SOME ASSEMBLY NEEDED

Every morning,  before I go downstairs, I need to put in my hearing aids and put on my glasses. Sometimes I forget one or the other.  Less frequently, I forget both.  The glasses I tend to realize as soon as I get downstairs.  Everything is hazy, and if I try to read, well, I can’t.  The hearing aids I often don’t notice until we take the dogs for their morning walk.  My husband will be talking, but I can’t hear him.  We run into a neighbor who says something, but I have no clue what.  Some things are nice—I can’t really hear the traffic, but because it is dark that early in the morning, that can turn out to be a hazard.  The fact that I need these accessories makes me feel a bit like a piece of furniture from Ikea:  Some assembly needed.

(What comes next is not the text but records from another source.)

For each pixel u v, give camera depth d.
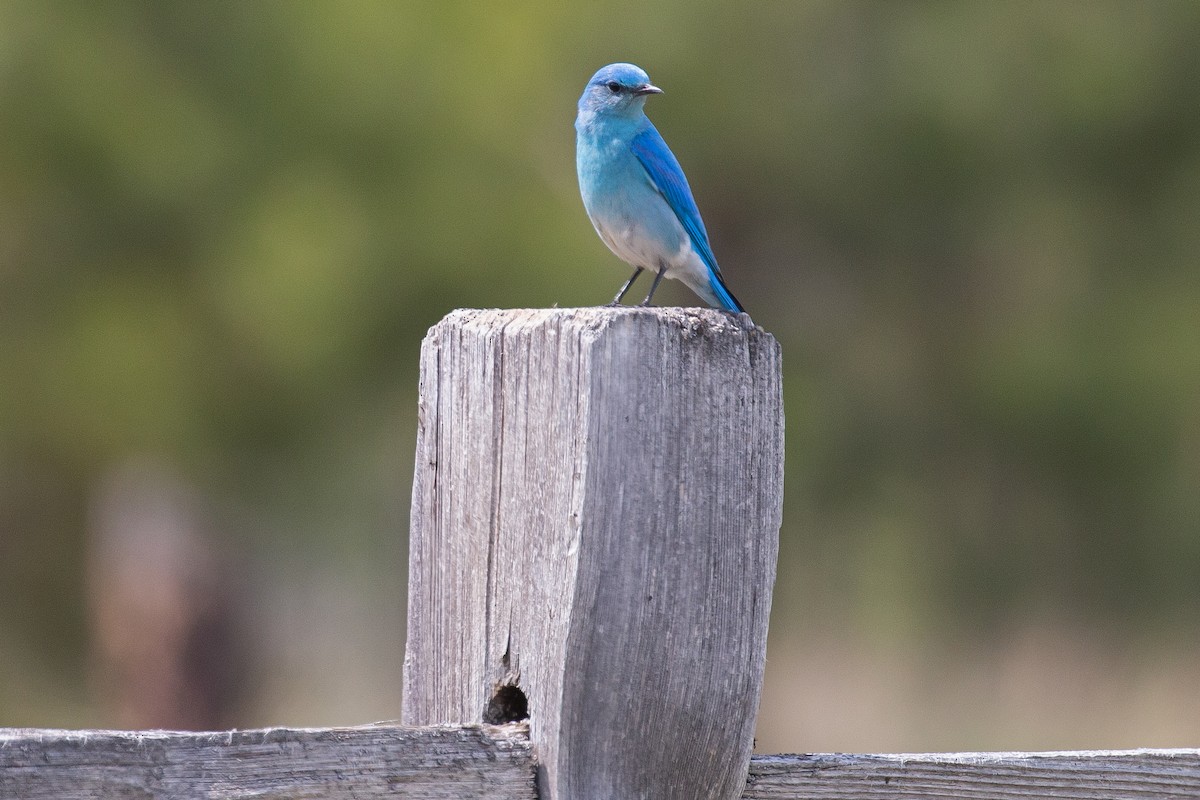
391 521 20.00
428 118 17.69
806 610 23.12
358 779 4.30
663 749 4.53
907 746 22.12
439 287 17.72
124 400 17.27
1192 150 21.25
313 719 20.88
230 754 4.16
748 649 4.57
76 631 19.19
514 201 18.06
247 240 17.05
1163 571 22.05
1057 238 21.80
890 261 22.42
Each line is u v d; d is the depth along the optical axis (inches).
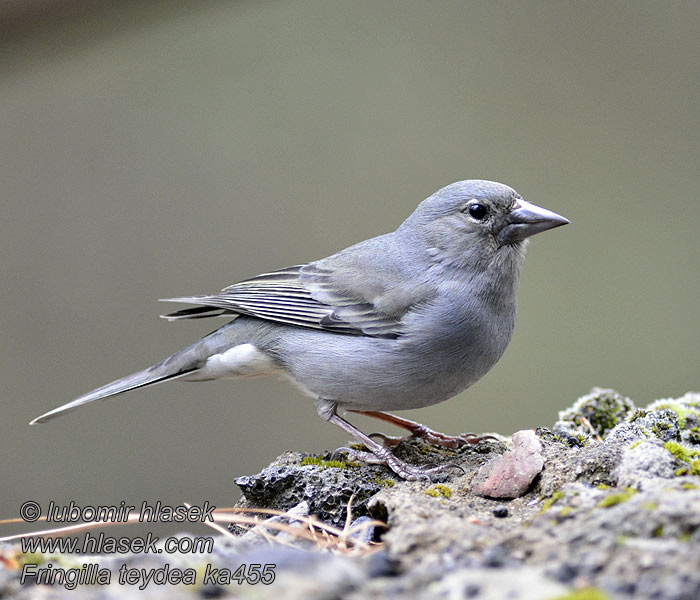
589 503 207.0
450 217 320.5
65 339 590.6
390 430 530.9
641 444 236.8
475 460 311.9
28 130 657.0
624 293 579.2
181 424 550.3
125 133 665.0
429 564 184.4
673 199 617.6
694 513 178.4
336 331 329.4
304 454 320.2
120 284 617.3
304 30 682.8
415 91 672.4
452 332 311.6
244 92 676.1
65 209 645.9
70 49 646.5
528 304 579.2
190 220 643.5
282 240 636.7
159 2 639.1
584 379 545.0
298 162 657.6
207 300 353.1
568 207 625.0
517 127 657.0
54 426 551.2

Many nonprofits also require some assembly before they are fully functional.  I am constantly surprised to find so many organizations that don’t have a donor database;  policies needed to run the organization, procedures to make running it smooth and efficient.

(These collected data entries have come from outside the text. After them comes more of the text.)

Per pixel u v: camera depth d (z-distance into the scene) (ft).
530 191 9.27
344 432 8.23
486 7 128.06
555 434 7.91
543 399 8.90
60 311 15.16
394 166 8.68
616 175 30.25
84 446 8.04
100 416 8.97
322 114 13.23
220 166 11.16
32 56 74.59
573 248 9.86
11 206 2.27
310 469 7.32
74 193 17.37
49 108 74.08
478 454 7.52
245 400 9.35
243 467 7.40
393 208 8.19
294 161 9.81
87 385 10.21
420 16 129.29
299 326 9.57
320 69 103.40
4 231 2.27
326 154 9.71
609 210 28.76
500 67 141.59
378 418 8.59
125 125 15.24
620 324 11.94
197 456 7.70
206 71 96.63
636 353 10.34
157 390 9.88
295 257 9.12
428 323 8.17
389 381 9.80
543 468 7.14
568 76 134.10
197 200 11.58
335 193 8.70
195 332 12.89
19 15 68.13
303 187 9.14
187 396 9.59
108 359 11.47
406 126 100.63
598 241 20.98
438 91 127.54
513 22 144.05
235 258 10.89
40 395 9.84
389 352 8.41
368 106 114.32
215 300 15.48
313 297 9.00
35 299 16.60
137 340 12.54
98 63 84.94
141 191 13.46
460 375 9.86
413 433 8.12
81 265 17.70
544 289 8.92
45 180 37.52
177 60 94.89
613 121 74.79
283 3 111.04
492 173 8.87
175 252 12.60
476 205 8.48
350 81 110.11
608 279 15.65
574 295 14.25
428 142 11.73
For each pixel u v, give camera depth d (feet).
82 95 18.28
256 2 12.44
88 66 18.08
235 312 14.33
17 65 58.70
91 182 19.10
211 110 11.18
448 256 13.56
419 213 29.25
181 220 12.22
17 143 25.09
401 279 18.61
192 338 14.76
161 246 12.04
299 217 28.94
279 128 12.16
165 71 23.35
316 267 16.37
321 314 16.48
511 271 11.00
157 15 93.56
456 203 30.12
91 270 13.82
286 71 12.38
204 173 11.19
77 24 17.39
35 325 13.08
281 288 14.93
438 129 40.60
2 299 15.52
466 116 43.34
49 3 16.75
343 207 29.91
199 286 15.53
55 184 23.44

Sometimes the needs are even simpler.  I work with so many organizations where important issues are talked about and talked about, but nothing happens.  A lot of that is the lack of capture.  By that I mean that nothing is written down, written up, disseminated, and turned into a policy or procedure.  Great ideas often slip right through the proverbial organizational fingers never becoming standards that could change—for the better—the way the organization works.

As we head into the end of the year, it is such a great time to assess where you are and where you want to be next year.  Think about the things that are working and those that, really, aren’t.  This could be organizational or individual.  And if the latter, both professional and personal.

I am notorious for always questioning—do I want to be doing this, or that?  Focus here or there?  Friends tease me, but honestly I think this kind of constant questioning—looking at what you are doing, alternatives to what you are doing, things you maybe could do differently is arguably my greatest strength.  Constantly evaluating what you  (again, individually or organizationally) doesn’t allow you to get comfortable, and in that comfort miss those roads less taken.  What it does allow is for you to look at things from different angles.

When I weed (the only gardening I’m halfway decent at), I keep coming back to the area I’ve just weeded, but from a different direction.  Doing that in your life and in your work will always show you the weeds you missed and also the volunteer plants that with a bit of nurturing will make your garden even wonderful.

Requiring daily assembly has reminded me never to consider anything done, but to always think what else will make this (whatever “this” is) better, stronger, more resilient, more impactful.  Think how your organization might improve if, instead of thinking “this what we do,” you thought, “what, in addition to what we do, could we do? How can we change our calculus so that we see different ways of doing things?  And then consider your choices and chose what works best now.